REQUIREMENT >> The lines from the one containing "right elbow: (202, 388)" through the end of the entries are what to output; reproduce them exactly and add nothing.

[Items listed in a dataset]
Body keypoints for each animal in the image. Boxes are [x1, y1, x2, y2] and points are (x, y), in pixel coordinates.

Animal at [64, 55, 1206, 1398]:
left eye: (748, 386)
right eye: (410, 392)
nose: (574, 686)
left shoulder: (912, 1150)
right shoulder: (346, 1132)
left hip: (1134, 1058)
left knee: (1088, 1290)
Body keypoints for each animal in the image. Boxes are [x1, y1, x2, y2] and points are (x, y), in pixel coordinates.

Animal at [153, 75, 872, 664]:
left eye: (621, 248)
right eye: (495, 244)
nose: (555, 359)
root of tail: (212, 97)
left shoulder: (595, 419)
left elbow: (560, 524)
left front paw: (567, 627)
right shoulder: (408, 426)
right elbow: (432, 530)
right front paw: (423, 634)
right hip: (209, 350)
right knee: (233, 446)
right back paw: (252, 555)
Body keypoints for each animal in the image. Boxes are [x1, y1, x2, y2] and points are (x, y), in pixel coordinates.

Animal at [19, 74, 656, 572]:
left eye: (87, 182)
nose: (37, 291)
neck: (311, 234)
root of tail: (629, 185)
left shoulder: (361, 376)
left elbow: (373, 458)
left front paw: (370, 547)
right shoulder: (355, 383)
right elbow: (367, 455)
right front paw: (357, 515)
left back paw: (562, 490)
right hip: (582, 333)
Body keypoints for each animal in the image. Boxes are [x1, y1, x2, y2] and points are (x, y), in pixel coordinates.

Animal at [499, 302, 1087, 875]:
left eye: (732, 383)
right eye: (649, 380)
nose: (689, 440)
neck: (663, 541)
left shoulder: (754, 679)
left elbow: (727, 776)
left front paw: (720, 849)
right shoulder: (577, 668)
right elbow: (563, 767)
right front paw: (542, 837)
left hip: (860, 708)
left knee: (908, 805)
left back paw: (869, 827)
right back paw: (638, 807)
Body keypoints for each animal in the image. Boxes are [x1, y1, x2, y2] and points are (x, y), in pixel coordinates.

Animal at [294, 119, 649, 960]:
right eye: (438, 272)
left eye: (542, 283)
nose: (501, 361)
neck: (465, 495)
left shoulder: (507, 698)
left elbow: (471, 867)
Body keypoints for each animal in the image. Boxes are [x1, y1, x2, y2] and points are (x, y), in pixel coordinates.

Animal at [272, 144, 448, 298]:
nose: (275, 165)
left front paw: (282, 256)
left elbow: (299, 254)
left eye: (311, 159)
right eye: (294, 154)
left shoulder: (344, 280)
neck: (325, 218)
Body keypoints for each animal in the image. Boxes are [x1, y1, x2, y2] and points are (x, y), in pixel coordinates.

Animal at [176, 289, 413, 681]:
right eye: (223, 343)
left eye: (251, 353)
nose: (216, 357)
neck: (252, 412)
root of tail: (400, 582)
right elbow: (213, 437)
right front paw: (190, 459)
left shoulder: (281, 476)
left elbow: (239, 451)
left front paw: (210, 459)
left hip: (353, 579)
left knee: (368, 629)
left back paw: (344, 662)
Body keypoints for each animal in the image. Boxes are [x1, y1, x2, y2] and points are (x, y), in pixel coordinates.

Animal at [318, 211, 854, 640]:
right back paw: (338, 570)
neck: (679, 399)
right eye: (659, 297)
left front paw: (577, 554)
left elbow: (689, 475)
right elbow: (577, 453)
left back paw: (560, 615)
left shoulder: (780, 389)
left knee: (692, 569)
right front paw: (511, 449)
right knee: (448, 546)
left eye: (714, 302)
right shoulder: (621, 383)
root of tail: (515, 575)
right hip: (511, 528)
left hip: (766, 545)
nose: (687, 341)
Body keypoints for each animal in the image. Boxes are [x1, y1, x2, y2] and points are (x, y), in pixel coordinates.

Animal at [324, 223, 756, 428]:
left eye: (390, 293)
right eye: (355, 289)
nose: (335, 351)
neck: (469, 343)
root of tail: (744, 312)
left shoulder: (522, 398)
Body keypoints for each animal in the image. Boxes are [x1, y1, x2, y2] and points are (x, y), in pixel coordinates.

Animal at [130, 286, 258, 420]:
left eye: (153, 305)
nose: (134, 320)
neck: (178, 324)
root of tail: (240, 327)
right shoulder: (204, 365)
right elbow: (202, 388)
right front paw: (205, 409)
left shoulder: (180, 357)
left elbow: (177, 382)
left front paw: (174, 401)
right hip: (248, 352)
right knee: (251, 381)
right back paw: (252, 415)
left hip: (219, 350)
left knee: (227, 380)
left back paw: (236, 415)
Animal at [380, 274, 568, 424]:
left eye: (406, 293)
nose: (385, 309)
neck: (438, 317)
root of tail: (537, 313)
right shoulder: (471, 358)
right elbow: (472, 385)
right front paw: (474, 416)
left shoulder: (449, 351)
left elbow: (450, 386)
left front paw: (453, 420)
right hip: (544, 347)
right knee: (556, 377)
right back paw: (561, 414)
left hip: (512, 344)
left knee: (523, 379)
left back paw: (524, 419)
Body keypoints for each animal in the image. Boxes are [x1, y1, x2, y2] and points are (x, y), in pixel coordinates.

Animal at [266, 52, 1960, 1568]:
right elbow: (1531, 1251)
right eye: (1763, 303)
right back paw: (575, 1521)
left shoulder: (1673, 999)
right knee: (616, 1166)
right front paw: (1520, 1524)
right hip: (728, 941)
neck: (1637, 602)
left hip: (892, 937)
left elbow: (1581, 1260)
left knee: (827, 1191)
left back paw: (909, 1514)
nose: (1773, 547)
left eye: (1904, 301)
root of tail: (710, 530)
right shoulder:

REPLY TO THE EXERCISE >>
right elbow: (202, 388)
right front paw: (205, 409)
left shoulder: (180, 357)
left elbow: (177, 382)
left front paw: (174, 401)
right hip: (248, 352)
right knee: (251, 381)
right back paw: (252, 415)
left hip: (219, 350)
left knee: (227, 380)
left back paw: (236, 415)
Animal at [380, 274, 568, 424]:
left eye: (406, 293)
nose: (385, 309)
neck: (438, 317)
root of tail: (537, 313)
right shoulder: (471, 358)
right elbow: (472, 385)
right front paw: (474, 416)
left shoulder: (449, 351)
left elbow: (450, 386)
left front paw: (453, 420)
right hip: (544, 347)
right knee: (556, 377)
right back paw: (561, 414)
left hip: (512, 344)
left knee: (523, 379)
left back paw: (524, 419)
Body keypoints for each animal in the image. Boxes are [x1, y1, x2, y2] and points are (x, y), in pixel coordinates.

Animal at [266, 52, 1960, 1568]:
right elbow: (1531, 1251)
right eye: (1763, 303)
right back paw: (575, 1521)
left shoulder: (1673, 999)
right knee: (616, 1166)
right front paw: (1520, 1524)
right hip: (728, 941)
neck: (1637, 602)
left hip: (892, 937)
left elbow: (1581, 1260)
left knee: (827, 1191)
left back paw: (909, 1514)
nose: (1773, 547)
left eye: (1904, 301)
root of tail: (710, 530)
right shoulder:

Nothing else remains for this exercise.